First off- work is going well, and I've got a preliminary timetable for Fall semester... 6 courses, but one of them I've got a head start on since it's Japanese and I took a little Japanese course in High School. And History is only on one night, so it's really like 5.25 courses. Both workplaces slow down in September, which is excellent. More time, yay! Sort of. Of course, then there's 5.25 courses at school. Tuesday night and Thursday morning have a school schedule such that neither job can fit in a shift, so I guess I'll take that time as "me" time. Or....
Time to finish writing There Must Be Something in the Water!!!
Yes, now I get on to that FREE headline.
There Must Be Something in the Water is, for those who haven't devotedly followed my space on the internets (don't blame you if you don't!), a FREE anthology of short stories that will be published on Smashwords and also made available for download on this blog. Somehow.
I've set a deadline for myself.... November. Nice and italicized for obvious importance. I can't ignore it now that I've italicized it!
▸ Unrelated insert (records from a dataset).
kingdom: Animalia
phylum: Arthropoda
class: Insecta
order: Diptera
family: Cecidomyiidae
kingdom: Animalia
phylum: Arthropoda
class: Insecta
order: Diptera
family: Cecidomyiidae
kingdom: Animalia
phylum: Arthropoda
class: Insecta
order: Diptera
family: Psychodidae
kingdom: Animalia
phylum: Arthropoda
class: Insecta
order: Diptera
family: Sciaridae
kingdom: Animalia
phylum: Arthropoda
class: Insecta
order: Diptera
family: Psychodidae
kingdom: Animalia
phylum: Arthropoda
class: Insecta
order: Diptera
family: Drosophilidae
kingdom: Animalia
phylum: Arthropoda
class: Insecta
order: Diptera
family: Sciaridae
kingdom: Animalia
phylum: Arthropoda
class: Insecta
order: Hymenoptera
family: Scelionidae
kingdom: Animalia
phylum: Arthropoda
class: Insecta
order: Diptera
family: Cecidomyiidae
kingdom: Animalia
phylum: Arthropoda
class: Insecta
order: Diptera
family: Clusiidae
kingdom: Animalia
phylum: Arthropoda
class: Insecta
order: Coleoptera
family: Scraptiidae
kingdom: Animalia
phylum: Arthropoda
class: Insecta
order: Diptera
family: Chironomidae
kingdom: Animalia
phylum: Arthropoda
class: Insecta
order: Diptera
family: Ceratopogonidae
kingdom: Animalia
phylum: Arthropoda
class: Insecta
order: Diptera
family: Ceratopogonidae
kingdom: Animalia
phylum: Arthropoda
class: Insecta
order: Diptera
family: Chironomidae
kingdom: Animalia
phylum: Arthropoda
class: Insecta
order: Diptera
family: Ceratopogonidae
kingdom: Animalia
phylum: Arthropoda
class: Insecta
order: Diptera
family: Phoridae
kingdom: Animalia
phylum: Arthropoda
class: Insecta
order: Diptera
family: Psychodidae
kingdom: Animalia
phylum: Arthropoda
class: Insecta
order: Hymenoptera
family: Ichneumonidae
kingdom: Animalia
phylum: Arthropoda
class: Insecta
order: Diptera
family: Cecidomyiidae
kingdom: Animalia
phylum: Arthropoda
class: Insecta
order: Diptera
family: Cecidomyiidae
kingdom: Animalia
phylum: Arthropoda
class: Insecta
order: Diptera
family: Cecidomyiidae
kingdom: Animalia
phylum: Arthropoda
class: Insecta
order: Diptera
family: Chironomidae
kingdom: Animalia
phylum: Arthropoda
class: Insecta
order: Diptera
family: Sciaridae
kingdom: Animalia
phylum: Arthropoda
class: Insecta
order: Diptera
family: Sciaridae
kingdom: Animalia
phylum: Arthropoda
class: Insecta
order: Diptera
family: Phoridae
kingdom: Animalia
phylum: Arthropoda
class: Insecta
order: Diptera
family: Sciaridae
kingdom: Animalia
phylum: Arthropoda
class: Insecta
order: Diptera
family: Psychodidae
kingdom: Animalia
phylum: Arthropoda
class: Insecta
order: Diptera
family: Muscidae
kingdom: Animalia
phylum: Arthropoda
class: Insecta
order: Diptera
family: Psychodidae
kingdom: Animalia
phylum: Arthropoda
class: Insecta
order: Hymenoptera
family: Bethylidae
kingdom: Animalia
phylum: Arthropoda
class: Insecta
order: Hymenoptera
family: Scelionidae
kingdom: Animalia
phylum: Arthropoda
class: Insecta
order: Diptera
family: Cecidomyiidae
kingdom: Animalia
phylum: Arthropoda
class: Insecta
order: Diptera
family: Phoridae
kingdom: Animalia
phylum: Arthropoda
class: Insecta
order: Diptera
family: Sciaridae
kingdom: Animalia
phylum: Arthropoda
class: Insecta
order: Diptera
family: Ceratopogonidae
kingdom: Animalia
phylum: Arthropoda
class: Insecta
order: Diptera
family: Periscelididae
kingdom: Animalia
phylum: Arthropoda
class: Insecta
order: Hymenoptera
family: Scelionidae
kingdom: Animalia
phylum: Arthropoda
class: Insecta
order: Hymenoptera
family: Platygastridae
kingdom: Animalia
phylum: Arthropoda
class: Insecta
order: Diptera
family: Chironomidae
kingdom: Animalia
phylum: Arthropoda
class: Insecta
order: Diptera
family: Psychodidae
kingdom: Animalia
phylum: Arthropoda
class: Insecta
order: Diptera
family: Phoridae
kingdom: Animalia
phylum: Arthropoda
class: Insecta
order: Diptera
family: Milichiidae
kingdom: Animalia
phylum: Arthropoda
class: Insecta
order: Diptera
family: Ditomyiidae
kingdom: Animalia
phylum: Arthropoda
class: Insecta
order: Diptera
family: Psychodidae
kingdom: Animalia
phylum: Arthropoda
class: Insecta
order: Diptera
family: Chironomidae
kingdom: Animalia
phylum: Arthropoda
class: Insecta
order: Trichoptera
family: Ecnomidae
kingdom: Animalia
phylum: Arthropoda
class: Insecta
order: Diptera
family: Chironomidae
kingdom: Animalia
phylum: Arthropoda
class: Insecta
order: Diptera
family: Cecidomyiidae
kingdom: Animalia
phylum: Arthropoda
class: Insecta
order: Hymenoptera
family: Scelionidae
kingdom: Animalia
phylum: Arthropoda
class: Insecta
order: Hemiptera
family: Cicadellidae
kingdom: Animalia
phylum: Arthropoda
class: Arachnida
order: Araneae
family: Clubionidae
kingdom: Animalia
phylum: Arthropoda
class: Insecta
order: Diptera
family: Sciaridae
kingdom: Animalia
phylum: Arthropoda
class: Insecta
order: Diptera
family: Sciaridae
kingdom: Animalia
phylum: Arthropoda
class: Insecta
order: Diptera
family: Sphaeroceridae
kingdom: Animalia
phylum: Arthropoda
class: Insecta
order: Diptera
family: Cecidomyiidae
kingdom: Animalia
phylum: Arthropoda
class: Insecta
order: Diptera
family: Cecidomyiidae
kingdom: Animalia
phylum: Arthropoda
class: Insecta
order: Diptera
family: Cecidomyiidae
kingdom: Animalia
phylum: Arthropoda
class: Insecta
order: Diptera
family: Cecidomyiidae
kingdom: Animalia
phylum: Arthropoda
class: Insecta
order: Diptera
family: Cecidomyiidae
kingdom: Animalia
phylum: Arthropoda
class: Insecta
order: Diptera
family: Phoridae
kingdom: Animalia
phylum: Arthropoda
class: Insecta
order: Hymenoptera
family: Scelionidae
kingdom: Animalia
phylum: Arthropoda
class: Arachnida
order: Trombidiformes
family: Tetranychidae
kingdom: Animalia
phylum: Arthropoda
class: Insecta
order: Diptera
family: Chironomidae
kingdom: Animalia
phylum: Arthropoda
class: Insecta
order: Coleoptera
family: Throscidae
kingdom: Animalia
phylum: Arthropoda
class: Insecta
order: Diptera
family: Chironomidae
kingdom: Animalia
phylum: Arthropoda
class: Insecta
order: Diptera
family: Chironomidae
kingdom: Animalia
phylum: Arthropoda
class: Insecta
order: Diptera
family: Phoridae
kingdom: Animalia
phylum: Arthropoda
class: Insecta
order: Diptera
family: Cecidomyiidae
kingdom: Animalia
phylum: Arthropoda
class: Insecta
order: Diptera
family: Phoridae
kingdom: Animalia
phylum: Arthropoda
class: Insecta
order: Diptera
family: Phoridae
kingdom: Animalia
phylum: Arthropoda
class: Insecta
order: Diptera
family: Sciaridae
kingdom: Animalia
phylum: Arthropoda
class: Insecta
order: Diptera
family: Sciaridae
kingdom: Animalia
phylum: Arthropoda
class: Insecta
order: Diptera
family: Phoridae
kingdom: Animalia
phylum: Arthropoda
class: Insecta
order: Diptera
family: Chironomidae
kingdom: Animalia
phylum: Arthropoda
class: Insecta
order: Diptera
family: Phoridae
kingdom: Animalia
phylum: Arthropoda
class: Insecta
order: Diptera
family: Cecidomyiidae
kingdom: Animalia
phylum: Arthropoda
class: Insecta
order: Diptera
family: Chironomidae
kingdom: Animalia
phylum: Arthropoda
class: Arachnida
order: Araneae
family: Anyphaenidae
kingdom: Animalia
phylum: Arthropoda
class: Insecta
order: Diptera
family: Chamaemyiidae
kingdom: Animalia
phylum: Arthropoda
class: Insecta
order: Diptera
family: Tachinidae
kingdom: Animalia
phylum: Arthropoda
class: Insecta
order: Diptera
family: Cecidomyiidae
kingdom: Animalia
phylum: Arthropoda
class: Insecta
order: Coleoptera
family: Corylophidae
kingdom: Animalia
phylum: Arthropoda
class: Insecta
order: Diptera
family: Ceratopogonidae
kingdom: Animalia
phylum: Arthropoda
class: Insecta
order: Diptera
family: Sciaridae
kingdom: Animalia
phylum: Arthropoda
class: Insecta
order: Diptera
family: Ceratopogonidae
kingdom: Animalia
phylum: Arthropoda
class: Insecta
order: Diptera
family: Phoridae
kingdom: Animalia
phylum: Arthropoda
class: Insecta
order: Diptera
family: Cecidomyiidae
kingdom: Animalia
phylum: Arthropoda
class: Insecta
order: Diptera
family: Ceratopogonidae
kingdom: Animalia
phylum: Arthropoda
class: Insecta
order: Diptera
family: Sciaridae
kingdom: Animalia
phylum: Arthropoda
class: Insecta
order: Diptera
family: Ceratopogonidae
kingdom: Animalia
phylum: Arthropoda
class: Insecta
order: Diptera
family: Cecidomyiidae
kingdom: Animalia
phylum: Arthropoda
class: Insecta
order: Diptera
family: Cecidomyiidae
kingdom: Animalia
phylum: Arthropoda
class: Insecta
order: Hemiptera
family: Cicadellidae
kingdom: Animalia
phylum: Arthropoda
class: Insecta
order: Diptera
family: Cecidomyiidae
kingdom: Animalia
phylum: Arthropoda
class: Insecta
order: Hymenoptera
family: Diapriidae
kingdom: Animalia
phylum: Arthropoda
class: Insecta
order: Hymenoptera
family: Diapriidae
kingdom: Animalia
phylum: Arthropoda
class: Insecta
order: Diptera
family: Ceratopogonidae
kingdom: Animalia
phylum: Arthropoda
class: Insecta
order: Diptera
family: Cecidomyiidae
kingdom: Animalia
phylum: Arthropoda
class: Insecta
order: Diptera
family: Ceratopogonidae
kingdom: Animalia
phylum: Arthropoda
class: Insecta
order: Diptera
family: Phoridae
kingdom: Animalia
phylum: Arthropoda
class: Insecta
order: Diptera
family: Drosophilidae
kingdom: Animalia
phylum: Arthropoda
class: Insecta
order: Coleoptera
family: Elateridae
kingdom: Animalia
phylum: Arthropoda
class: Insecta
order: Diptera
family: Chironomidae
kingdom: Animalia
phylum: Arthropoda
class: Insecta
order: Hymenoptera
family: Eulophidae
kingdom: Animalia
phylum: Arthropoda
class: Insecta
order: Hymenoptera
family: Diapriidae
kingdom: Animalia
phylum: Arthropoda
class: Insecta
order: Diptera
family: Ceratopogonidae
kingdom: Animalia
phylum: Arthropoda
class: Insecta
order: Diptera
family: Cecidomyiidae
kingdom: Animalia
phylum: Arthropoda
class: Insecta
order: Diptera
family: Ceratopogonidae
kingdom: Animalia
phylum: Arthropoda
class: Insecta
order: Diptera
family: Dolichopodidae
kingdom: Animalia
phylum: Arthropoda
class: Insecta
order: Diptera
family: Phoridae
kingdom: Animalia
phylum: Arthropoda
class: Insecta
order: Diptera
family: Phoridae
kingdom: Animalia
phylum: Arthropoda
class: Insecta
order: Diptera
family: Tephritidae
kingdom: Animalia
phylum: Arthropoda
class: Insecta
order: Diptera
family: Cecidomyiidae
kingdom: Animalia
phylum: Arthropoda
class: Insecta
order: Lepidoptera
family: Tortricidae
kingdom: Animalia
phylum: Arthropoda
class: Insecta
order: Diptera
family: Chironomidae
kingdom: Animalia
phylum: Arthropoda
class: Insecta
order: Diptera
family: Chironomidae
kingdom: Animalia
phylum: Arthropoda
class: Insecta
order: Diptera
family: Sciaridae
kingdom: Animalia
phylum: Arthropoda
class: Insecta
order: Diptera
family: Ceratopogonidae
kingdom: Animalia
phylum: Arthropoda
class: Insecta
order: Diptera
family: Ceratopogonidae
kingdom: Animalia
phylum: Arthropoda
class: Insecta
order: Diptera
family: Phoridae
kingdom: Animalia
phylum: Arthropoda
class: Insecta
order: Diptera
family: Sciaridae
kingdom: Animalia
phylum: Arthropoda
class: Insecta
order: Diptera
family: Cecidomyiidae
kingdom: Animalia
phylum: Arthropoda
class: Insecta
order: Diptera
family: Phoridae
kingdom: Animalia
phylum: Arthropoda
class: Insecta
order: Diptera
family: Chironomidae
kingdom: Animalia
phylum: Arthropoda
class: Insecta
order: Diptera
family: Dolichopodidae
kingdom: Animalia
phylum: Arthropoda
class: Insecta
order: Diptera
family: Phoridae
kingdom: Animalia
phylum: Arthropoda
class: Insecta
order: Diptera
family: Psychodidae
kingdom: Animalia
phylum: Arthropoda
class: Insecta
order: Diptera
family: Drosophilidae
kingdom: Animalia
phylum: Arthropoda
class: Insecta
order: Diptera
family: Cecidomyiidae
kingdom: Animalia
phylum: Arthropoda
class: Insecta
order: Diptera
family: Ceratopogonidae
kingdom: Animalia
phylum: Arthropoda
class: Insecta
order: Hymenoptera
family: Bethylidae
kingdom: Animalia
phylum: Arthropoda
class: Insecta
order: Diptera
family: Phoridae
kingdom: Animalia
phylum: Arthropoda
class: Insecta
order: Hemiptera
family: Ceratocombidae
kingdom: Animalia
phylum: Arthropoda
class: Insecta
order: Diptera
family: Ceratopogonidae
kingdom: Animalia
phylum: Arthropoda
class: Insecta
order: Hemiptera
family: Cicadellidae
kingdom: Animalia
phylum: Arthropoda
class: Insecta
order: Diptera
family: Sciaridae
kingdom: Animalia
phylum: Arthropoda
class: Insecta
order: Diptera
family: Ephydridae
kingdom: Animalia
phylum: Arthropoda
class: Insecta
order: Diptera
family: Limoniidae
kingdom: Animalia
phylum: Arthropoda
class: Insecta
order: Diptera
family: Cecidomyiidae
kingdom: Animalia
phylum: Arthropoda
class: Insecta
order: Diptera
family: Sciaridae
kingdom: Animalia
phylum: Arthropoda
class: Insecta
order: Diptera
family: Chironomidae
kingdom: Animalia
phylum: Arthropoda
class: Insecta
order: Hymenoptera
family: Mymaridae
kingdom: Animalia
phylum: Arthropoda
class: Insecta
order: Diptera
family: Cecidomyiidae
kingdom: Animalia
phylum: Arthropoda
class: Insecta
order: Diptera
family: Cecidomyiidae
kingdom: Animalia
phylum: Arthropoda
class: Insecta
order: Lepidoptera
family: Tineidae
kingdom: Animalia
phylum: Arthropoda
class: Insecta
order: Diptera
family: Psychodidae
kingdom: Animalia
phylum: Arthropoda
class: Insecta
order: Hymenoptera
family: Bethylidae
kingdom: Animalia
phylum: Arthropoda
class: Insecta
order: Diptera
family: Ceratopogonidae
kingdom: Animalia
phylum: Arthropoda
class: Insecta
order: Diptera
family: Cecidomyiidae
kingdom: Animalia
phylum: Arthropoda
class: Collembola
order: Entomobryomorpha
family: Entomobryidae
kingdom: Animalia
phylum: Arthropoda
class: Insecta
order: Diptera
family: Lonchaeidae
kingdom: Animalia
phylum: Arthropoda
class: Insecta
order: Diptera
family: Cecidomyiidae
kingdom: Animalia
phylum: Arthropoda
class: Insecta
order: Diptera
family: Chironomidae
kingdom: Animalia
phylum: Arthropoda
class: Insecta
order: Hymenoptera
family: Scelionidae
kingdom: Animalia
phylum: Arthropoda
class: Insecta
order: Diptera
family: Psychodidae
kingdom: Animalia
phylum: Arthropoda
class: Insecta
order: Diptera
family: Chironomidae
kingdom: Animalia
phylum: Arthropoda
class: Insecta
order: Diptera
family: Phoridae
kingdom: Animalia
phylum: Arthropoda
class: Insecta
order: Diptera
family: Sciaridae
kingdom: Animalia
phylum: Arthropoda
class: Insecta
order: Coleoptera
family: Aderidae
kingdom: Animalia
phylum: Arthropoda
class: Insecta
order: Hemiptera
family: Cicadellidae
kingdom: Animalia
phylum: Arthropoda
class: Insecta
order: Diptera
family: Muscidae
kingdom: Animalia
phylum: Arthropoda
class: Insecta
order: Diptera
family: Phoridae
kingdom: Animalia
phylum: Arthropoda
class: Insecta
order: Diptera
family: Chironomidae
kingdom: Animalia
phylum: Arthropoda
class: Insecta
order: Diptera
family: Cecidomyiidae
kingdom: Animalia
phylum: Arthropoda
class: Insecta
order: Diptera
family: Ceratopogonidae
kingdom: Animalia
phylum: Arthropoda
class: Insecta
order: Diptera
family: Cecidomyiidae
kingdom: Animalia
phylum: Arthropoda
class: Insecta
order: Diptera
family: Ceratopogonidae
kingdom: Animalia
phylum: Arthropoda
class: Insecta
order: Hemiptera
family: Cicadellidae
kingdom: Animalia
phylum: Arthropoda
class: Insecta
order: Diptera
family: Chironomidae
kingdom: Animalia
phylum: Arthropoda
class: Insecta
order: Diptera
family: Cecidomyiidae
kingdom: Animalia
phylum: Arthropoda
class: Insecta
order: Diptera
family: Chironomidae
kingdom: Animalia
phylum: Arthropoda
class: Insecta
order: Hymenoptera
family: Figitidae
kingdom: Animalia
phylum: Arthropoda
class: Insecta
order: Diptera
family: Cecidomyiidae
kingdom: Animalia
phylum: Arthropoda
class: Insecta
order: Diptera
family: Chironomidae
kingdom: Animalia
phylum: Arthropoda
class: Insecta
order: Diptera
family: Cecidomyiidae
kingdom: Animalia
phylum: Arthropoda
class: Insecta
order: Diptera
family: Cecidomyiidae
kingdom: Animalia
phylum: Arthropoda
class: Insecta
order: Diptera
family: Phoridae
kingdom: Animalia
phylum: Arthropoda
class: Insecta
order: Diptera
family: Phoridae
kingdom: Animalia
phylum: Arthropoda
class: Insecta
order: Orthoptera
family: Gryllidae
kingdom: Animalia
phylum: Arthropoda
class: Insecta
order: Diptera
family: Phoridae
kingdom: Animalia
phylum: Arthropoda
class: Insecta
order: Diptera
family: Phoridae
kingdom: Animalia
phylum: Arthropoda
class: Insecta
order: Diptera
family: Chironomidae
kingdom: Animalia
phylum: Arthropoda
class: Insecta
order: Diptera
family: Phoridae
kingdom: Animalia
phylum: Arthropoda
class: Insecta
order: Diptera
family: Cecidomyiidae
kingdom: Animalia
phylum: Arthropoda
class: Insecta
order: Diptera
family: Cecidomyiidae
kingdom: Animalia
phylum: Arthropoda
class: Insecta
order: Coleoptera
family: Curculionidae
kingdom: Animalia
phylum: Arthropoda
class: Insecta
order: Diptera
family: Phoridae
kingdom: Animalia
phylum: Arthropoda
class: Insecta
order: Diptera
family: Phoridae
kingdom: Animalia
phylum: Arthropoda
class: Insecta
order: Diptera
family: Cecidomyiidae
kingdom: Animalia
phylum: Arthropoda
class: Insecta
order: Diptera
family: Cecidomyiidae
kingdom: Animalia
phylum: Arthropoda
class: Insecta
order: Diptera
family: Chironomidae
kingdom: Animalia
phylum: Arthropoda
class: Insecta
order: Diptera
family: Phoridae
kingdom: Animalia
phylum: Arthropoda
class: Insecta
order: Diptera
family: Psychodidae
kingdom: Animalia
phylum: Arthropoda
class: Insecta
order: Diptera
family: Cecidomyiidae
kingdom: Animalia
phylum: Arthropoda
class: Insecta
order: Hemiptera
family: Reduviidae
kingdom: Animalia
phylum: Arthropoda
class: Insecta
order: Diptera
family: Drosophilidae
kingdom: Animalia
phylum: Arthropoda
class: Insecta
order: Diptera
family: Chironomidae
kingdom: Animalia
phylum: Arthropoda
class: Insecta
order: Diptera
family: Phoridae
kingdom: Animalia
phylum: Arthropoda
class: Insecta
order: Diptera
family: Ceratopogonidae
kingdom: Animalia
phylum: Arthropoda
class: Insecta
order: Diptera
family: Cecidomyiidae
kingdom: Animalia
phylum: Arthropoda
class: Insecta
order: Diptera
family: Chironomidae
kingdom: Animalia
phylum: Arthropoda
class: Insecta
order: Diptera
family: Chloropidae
I aim to have it around 40, 000 words.
Stories it will have in it:
- A Cat and a Meese
- A Different Kind of Magic
- Junkyard Unicorn
- Down Came the Moon
Stories it may have in it:
- Lacewing
- Wrong Bus
- Up Came the Sun
- She Stole My Heart
There are more stories, but I have to get back to studying.
Till next time! I'll leave you with a bit of Kitty, rough and unedited.
- - - -
She was distracting him, and not in the way he usually found women distracting. That wasn't to say she wasn't hot- she was. It’s just that the little ball of electricity she was building between her hands in the passenger’s seat made him a tad nervous, and he hated to admit it. He kept telling himself that, as a guardian, she must have mastered the element. Except, said a niggling little annoying thought, the trickster temple, on principle and, from what he knew of Kitty, by apparent birth, never was stable. She certainly flaunted that trait to the extreme.
The hairs on the back of his arms waved to the static.
“Kitty,” he said, and he gripped the wheel tighter when the light flickered.
“Yeah?”
“Put it out,” he said, and he hoped she wouldn’t think it an order.
“‘Kay,” she said.
He relaxed a little as the atmosphere changed, but then realized it’d just gotten brighter. He could hear it hiss. The colour faded from his knuckles when he heard a small giggle.
To his credit, he didn’t swerve when she threw it out the windshield.